## Required action
Could you copy every entry exactly, dropping the pictures?

## Saved entries
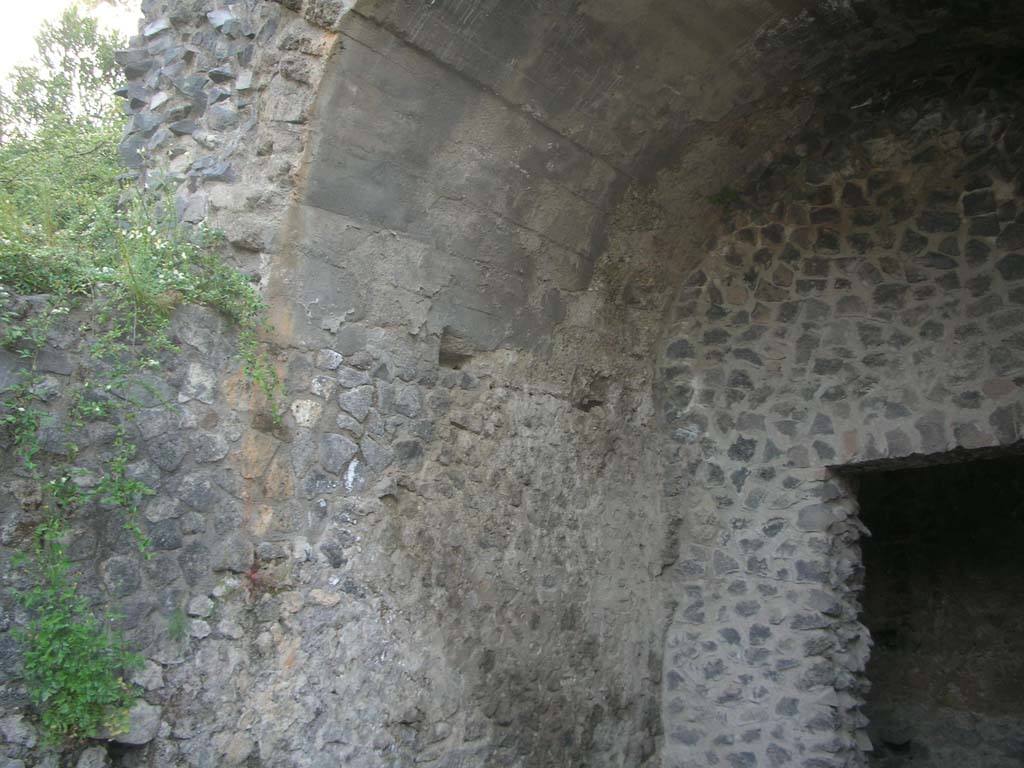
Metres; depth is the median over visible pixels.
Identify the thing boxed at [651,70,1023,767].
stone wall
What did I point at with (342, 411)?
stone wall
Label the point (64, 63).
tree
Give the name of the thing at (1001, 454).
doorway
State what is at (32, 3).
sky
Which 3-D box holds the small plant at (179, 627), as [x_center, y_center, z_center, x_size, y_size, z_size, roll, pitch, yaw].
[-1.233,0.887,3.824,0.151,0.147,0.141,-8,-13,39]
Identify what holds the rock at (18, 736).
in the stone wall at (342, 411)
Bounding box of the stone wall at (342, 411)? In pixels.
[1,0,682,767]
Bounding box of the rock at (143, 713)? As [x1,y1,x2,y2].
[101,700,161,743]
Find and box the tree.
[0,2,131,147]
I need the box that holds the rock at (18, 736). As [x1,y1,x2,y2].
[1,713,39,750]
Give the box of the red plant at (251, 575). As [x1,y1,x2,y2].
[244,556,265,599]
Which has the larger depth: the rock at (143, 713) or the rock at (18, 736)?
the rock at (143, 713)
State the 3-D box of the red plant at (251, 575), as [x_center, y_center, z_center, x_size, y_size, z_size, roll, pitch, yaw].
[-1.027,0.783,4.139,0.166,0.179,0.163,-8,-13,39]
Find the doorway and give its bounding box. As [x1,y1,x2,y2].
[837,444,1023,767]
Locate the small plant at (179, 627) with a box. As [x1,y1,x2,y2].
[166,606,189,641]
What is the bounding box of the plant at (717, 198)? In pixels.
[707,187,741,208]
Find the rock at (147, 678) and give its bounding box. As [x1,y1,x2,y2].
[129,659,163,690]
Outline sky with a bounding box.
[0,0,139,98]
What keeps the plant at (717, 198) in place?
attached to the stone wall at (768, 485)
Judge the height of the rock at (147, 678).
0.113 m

## Task result
Metres; depth is the median over visible pixels.
Identify the thing boxed at [651,70,1023,767].
stone wall
What did I point at with (342, 411)?
stone wall
Label the point (64, 63).
tree
Give the name of the thing at (1001, 454).
doorway
State what is at (32, 3).
sky
Which 3-D box holds the small plant at (179, 627), as [x_center, y_center, z_center, x_size, y_size, z_size, roll, pitch, yaw].
[-1.233,0.887,3.824,0.151,0.147,0.141,-8,-13,39]
Identify what holds the rock at (18, 736).
in the stone wall at (342, 411)
Bounding box of the stone wall at (342, 411)? In pixels.
[1,0,682,767]
Bounding box of the rock at (143, 713)? As [x1,y1,x2,y2].
[101,700,161,743]
Find and box the tree.
[0,2,131,147]
I need the box that holds the rock at (18, 736). As [x1,y1,x2,y2].
[1,713,39,750]
Give the box of the red plant at (251, 575). As [x1,y1,x2,y2].
[244,556,265,599]
Which has the larger depth: the rock at (143, 713) or the rock at (18, 736)?
the rock at (143, 713)
State the 3-D box of the red plant at (251, 575), as [x_center, y_center, z_center, x_size, y_size, z_size, roll, pitch, yaw].
[-1.027,0.783,4.139,0.166,0.179,0.163,-8,-13,39]
Find the doorway and give its bounding box. As [x1,y1,x2,y2].
[837,444,1023,767]
Locate the small plant at (179, 627) with a box. As [x1,y1,x2,y2].
[166,606,189,641]
What is the bounding box of the plant at (717, 198)? In pixels.
[707,187,741,208]
Find the rock at (147, 678) and give its bounding box. As [x1,y1,x2,y2].
[129,659,163,690]
Outline sky with a bounding box.
[0,0,139,98]
What keeps the plant at (717, 198) in place?
attached to the stone wall at (768, 485)
Judge the height of the rock at (147, 678).
0.113 m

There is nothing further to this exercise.